What the task requires: From the line that contains "Task: after every" to the last line of the entries, set down each line exactly as written, both ends included, with nothing else.

[Data for this task — start]

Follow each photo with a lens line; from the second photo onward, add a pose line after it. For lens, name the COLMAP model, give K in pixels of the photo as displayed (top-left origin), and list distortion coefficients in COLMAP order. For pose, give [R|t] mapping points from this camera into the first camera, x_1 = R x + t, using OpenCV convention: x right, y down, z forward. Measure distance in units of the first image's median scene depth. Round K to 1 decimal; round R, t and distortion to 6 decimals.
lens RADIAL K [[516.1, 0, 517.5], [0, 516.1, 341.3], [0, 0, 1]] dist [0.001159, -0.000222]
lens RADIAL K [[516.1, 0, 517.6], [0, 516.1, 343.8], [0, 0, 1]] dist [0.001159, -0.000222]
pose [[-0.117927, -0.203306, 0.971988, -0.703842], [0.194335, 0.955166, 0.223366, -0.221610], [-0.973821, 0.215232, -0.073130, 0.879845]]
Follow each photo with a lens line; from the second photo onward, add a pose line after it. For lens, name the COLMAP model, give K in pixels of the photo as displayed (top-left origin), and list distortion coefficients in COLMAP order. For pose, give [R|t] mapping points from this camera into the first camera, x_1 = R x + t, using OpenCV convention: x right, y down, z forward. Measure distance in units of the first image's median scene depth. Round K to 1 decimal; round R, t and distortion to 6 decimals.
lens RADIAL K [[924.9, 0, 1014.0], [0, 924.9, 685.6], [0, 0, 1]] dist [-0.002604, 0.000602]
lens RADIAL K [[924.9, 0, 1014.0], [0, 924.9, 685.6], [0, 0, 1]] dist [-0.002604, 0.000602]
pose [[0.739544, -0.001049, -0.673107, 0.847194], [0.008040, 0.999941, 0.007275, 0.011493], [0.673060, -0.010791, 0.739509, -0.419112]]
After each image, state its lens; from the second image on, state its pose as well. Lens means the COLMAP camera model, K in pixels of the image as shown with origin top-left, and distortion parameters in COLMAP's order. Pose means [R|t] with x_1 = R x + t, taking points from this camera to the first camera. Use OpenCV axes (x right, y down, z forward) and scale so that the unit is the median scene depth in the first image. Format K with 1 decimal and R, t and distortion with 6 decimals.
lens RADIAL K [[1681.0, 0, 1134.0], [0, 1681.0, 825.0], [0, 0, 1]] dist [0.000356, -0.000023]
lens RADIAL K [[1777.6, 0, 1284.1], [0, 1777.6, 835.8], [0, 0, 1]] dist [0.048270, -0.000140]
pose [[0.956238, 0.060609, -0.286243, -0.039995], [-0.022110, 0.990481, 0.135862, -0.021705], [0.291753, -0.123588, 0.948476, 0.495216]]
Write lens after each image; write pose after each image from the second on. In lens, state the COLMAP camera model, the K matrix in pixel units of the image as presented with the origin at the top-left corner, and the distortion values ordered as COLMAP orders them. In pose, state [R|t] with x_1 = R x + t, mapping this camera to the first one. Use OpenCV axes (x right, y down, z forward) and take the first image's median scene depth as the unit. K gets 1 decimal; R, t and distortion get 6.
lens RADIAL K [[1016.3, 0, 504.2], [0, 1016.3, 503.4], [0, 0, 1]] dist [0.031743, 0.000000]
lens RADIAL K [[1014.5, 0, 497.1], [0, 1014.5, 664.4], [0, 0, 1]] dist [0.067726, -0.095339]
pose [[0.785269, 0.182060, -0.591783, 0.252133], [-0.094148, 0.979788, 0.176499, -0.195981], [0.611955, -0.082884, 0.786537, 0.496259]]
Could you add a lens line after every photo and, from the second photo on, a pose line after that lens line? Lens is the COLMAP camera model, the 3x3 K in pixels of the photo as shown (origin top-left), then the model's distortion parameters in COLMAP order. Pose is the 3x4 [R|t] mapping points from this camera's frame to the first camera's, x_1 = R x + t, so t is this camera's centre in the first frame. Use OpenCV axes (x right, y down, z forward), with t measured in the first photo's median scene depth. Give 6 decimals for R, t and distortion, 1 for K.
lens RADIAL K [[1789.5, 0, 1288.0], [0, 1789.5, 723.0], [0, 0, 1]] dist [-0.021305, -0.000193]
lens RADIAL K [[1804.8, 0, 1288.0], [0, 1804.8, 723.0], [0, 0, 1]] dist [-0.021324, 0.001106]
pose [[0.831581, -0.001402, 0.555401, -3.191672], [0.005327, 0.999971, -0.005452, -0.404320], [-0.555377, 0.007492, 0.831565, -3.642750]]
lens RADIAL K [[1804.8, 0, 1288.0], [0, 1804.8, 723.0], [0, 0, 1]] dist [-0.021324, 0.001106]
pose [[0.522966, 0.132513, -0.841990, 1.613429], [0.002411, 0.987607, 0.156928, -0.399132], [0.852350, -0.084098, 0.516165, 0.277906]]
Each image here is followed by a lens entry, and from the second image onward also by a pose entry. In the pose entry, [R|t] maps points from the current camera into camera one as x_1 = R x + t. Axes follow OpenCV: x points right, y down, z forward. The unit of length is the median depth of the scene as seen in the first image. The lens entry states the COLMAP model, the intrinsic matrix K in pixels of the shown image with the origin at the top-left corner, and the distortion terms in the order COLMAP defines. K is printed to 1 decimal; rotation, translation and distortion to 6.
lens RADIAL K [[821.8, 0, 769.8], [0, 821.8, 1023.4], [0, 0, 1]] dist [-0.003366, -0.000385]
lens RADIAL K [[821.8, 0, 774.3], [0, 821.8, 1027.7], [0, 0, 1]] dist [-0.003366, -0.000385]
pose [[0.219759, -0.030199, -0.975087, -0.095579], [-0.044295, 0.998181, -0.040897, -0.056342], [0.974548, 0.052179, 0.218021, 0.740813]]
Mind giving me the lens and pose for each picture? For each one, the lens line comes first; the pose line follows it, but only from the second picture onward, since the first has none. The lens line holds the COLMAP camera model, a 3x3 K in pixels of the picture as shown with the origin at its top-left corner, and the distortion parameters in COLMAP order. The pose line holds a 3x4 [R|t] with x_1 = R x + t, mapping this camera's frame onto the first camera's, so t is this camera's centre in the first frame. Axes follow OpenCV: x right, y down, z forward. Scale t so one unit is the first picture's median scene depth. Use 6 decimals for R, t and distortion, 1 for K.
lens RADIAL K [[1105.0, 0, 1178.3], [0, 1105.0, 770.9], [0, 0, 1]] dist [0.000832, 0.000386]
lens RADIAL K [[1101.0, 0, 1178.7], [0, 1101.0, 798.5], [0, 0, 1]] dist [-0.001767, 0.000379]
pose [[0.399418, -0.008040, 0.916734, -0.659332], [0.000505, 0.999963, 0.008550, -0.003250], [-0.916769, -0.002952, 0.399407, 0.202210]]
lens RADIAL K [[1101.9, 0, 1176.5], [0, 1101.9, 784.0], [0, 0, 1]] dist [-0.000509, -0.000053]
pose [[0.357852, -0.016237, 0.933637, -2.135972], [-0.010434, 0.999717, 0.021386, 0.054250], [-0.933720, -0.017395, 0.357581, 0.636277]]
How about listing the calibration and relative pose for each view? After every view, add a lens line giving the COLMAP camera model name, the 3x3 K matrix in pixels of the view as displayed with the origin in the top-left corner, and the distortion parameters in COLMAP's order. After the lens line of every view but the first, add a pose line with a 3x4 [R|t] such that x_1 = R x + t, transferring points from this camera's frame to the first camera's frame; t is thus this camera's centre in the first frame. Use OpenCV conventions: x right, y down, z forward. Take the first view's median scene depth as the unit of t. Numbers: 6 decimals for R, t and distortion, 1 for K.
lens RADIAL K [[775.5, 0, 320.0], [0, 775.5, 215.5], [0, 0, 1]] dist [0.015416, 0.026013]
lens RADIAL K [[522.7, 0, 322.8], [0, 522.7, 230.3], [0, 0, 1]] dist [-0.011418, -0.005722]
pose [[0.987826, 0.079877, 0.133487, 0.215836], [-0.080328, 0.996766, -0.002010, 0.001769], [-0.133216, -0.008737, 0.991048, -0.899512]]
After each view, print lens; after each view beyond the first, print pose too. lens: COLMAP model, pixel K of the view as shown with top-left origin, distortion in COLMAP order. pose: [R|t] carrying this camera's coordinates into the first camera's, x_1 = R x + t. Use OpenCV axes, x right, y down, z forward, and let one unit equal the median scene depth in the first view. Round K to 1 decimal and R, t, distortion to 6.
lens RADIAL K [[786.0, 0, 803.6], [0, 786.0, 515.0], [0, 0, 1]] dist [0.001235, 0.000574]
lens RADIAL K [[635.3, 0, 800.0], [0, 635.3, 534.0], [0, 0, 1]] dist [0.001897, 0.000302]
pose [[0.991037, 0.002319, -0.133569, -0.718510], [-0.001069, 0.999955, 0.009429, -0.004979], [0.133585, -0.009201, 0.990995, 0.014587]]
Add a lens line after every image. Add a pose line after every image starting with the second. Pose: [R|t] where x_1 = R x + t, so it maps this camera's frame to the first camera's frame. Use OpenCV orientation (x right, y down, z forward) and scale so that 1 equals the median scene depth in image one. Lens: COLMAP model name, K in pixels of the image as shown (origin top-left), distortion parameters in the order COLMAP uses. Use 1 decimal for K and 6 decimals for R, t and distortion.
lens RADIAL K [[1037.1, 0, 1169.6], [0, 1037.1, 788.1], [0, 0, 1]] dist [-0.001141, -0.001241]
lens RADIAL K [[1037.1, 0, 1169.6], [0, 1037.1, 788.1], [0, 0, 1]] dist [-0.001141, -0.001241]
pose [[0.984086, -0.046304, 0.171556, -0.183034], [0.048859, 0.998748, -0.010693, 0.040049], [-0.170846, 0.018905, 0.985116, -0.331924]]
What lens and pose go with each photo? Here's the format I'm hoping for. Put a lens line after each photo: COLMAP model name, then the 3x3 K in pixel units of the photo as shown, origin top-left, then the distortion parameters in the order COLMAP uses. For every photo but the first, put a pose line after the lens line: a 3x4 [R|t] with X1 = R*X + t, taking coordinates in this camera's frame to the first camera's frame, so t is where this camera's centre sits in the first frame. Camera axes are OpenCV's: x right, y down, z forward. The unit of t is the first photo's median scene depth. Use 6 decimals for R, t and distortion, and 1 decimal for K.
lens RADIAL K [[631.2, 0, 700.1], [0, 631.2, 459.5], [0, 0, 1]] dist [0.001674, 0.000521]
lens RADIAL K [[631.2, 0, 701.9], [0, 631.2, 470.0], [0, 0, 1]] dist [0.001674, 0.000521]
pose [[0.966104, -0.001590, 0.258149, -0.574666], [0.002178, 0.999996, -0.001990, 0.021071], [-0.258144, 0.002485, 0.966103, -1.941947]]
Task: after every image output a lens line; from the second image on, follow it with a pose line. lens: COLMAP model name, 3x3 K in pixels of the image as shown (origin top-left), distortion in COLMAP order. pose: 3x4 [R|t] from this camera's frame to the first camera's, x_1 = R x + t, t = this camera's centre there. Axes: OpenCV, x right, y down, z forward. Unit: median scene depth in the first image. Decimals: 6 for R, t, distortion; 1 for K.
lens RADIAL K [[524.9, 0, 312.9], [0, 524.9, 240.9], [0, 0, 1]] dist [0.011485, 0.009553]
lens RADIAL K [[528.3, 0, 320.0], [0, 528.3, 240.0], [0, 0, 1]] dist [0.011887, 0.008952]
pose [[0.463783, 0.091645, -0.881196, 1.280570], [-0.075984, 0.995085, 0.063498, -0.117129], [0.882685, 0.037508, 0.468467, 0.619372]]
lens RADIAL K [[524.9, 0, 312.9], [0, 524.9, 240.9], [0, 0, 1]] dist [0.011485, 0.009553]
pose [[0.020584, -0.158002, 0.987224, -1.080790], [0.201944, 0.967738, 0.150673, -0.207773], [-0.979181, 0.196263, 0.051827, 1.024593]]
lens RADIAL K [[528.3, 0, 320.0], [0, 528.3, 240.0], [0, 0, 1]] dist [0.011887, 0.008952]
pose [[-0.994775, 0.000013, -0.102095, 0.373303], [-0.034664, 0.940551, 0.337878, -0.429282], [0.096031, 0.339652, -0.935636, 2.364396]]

[Data for this task — finish]

Solution for this task:
Task: after every image output a lens line; from the second image on, follow it with a pose line. lens: COLMAP model name, 3x3 K in pixels of the image as shown (origin top-left), distortion in COLMAP order. pose: 3x4 [R|t] from this camera's frame to the first camera's, x_1 = R x + t, t = this camera's centre there. Axes: OpenCV, x right, y down, z forward. Unit: median scene depth in the first image. Decimals: 6 for R, t, distortion; 1 for K.
lens RADIAL K [[524.9, 0, 312.9], [0, 524.9, 240.9], [0, 0, 1]] dist [0.011485, 0.009553]
lens RADIAL K [[528.3, 0, 320.0], [0, 528.3, 240.0], [0, 0, 1]] dist [0.011887, 0.008952]
pose [[0.463783, 0.091645, -0.881196, 1.280570], [-0.075984, 0.995085, 0.063498, -0.117129], [0.882685, 0.037508, 0.468467, 0.619372]]
lens RADIAL K [[524.9, 0, 312.9], [0, 524.9, 240.9], [0, 0, 1]] dist [0.011485, 0.009553]
pose [[0.020584, -0.158002, 0.987224, -1.080790], [0.201944, 0.967738, 0.150673, -0.207773], [-0.979181, 0.196263, 0.051827, 1.024593]]
lens RADIAL K [[528.3, 0, 320.0], [0, 528.3, 240.0], [0, 0, 1]] dist [0.011887, 0.008952]
pose [[-0.994775, 0.000013, -0.102095, 0.373303], [-0.034664, 0.940551, 0.337878, -0.429282], [0.096031, 0.339652, -0.935636, 2.364396]]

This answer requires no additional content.